*** INPUT DATA Section Begins ***

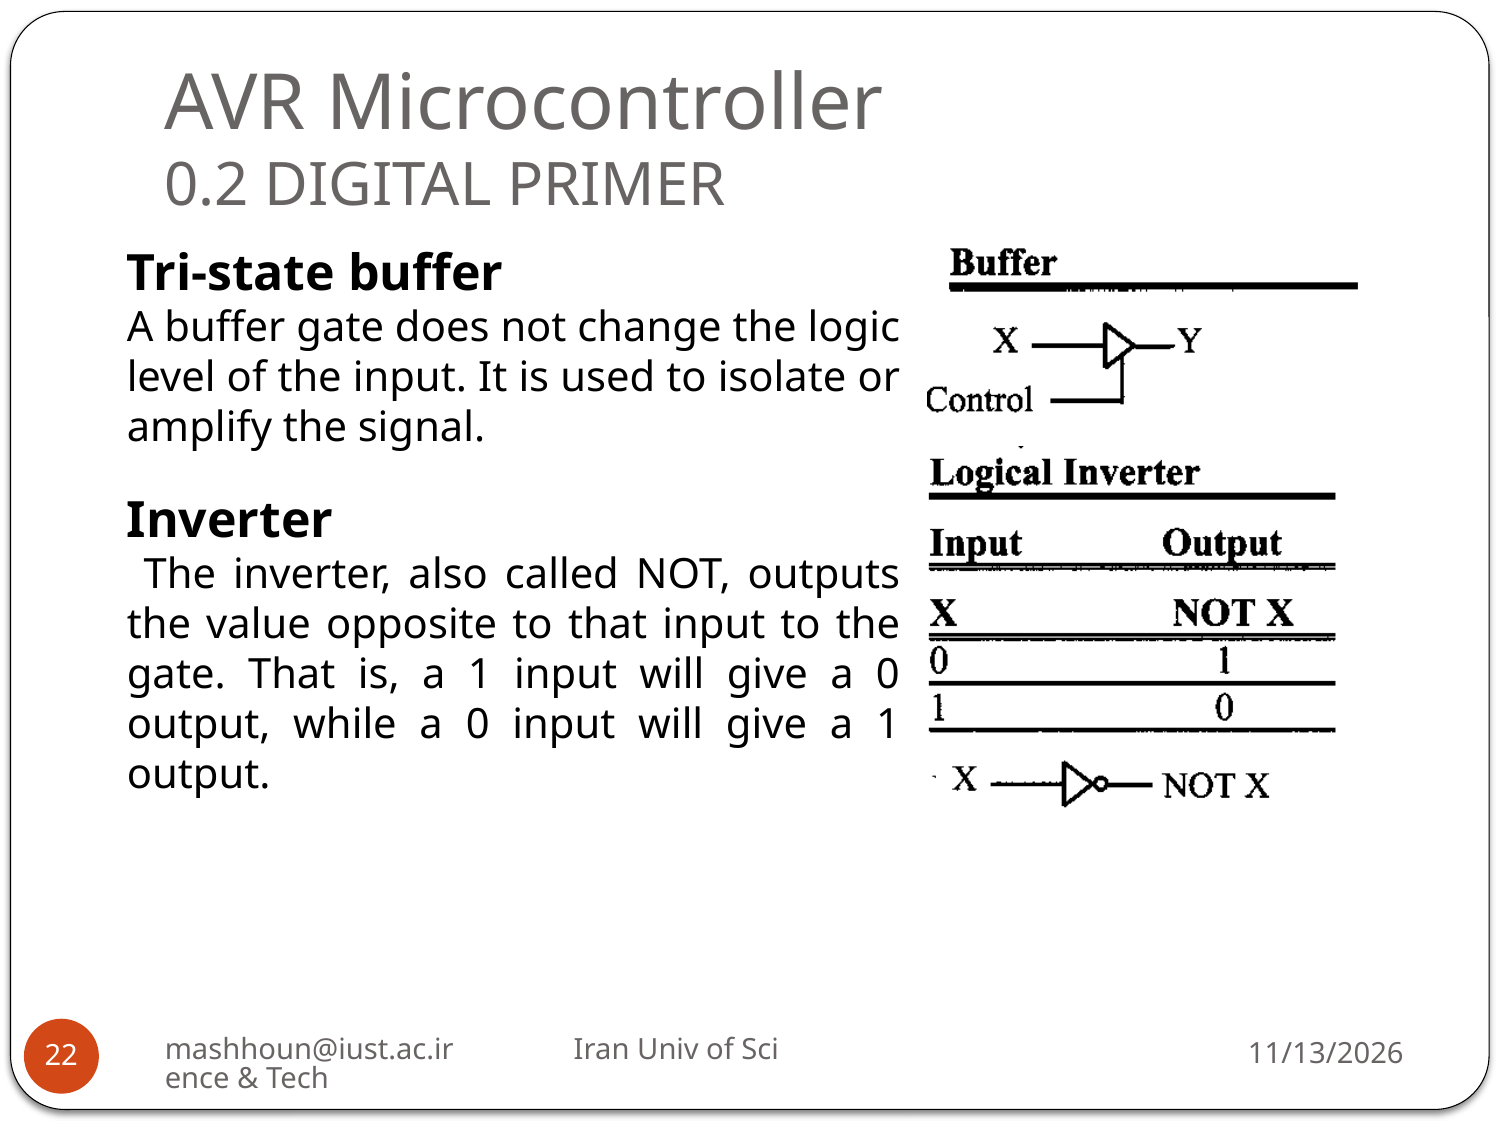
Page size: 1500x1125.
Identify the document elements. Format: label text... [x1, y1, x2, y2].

*** INPUT DATA Section Ends ***
*** INPUT DATA Section Begins ***

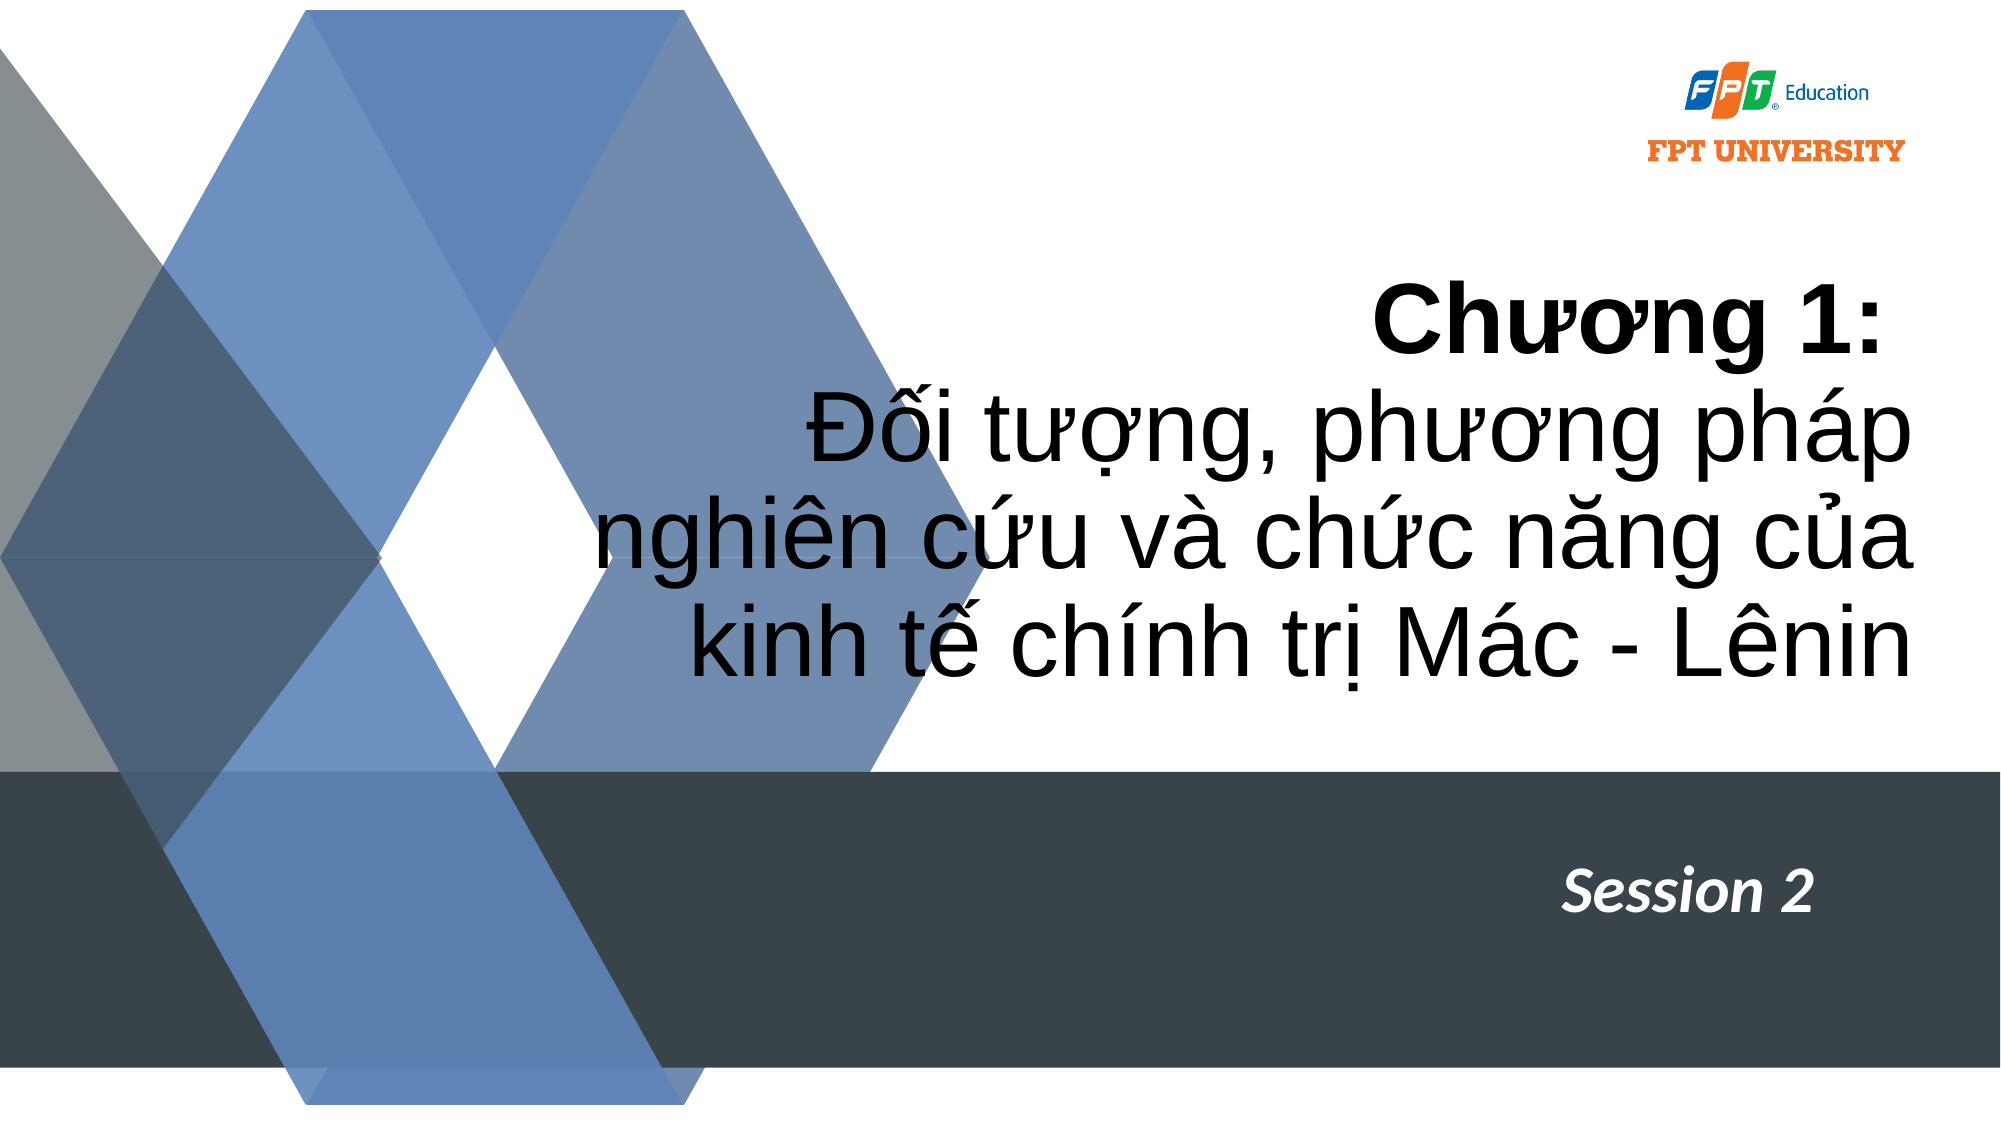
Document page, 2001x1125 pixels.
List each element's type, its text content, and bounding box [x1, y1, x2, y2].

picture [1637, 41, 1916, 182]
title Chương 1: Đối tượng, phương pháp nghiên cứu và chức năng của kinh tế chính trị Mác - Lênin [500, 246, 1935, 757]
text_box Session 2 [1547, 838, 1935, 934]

*** INPUT DATA Section Ends ***

Give back exactly the lines above, from the line containing "Page size: 1500x1125." through the line containing "Identify the document", with both end lines and nothing more.

▶ ANSWER SECTION
Page size: 1500x1125.
Identify the document elements. Format: label text... [x1, y1, x2, y2].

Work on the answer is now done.